Le temps de carême est une période propice pour renouer non seulement avec Dieu et avec les autres, mais aussi avec soi-même. C’est l’un des grands messages délivrés le vendredi 13 mars 2026 par le père Kasereka Muvunga Charles, aumônier de l’Université de l’Assomption du Congo (UAC) à Beni, lors d’une récollection spirituelle organisée pour les étudiants.
Dans son exhortation, l’aumônier a insisté sur la triple dimension de la réconciliation : avec Dieu, avec le prochain et avec soi-même. Il a expliqué que cette dernière passe par l’accueil du pardon divin et la libération du sentiment de culpabilité. « Se réconcilier avec soi-même, c’est accepter le pardon de Dieu et retrouver la paix intérieure », a-t-il souligné.
Le père Kasereka a également mis en garde contre le refus du pardon, le qualifiant de porte ouverte au mal. « Il y a ceux qui ont du mal à pardonner aux autres. Quelqu’un s’agenouille devant eux, mais ils refusent de pardonner. Et d’autres ne demandent jamais pardon. Sachez que si vous êtes de ces personnes, vous logez le diable dans votre cœur », a‑t‑il averti, invitant chacun à se tourner vers la miséricorde et la réconciliation.
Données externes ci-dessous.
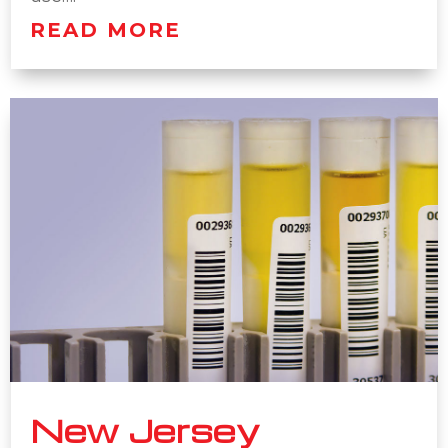
READ MORE
New Jersey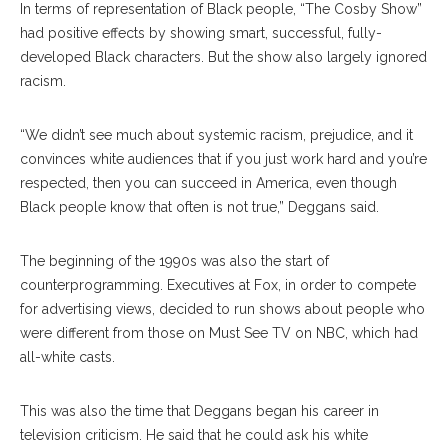
In terms of representation of Black people, “The Cosby Show”
had positive effects by showing smart, successful, fully-
developed Black characters. But the show also largely ignored
racism.
“We didn’t see much about systemic racism, prejudice, and it
convinces white audiences that if you just work hard and you’re
respected, then you can succeed in America, even though
Black people know that often is not true,” Deggans said.
The beginning of the 1990s was also the start of
counterprogramming. Executives at Fox, in order to compete
for advertising views, decided to run shows about people who
were different from those on Must See TV on NBC, which had
all-white casts.
This was also the time that Deggans began his career in
television criticism. He said that he could ask his white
Dans ce même esprit, il a encouragé les fidèles, en particulier les jeunes, à vivre pleinement le carême à travers la prière, le jeûne et la charité, trois piliers fondamentaux de la vie chrétienne. Il s’est dit préoccupé par le manque d’engagement spirituel chez de nombreux étudiants, les exhortant à redonner toute sa place à la prière dans leur quotidien.
La récollection s’est clôturée par un temps de pénitence et le chemin de croix organisés dans les enceintes de cette université catholique assomptionniste, pour préparer les étudiants à célébrer avec ferveur la solennité de Pâques. Par ses enseignements, le père Kasereka Muvunga Charles a rappelé que le carême demeure un temps de conversion, de pardon et de réconciliation, un chemin de foi pour se rapprocher de Dieu, des autres et de soi-même.